* [Given records]:
_____
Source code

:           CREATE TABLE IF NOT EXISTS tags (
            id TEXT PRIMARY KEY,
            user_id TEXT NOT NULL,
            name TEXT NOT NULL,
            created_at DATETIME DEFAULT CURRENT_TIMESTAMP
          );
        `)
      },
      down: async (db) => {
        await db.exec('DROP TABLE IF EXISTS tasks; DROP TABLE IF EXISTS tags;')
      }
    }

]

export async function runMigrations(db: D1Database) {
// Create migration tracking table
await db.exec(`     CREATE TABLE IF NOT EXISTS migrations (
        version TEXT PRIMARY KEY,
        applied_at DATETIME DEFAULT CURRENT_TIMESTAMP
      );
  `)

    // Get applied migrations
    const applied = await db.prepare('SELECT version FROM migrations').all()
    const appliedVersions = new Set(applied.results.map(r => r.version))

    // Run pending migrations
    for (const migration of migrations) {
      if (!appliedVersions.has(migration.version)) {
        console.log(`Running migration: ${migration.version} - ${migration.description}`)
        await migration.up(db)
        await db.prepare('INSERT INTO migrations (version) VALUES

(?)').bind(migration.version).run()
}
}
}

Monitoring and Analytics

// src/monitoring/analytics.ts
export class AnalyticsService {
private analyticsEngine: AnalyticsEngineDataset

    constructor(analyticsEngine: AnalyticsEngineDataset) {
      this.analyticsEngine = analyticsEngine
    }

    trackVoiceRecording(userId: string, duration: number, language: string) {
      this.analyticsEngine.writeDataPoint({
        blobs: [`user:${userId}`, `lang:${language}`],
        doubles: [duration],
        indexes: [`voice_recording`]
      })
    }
_____
Update the code in the entries above by replacing "appliedVersions" with "completedVersions" wherever it appears, leaving every other line unchanged.

* [Reply to the task]:
Source code

:           CREATE TABLE IF NOT EXISTS tags (
            id TEXT PRIMARY KEY,
            user_id TEXT NOT NULL,
            name TEXT NOT NULL,
            created_at DATETIME DEFAULT CURRENT_TIMESTAMP
          );
        `)
      },
      down: async (db) => {
        await db.exec('DROP TABLE IF EXISTS tasks; DROP TABLE IF EXISTS tags;')
      }
    }

]

export async function runMigrations(db: D1Database) {
// Create migration tracking table
await db.exec(`     CREATE TABLE IF NOT EXISTS migrations (
        version TEXT PRIMARY KEY,
        applied_at DATETIME DEFAULT CURRENT_TIMESTAMP
      );
  `)

    // Get applied migrations
    const applied = await db.prepare('SELECT version FROM migrations').all()
    const completedVersions = new Set(applied.results.map(r => r.version))

    // Run pending migrations
    for (const migration of migrations) {
      if (!completedVersions.has(migration.version)) {
        console.log(`Running migration: ${migration.version} - ${migration.description}`)
        await migration.up(db)
        await db.prepare('INSERT INTO migrations (version) VALUES

(?)').bind(migration.version).run()
}
}
}

Monitoring and Analytics

// src/monitoring/analytics.ts
export class AnalyticsService {
private analyticsEngine: AnalyticsEngineDataset

    constructor(analyticsEngine: AnalyticsEngineDataset) {
      this.analyticsEngine = analyticsEngine
    }

    trackVoiceRecording(userId: string, duration: number, language: string) {
      this.analyticsEngine.writeDataPoint({
        blobs: [`user:${userId}`, `lang:${language}`],
        doubles: [duration],
        indexes: [`voice_recording`]
      })
    }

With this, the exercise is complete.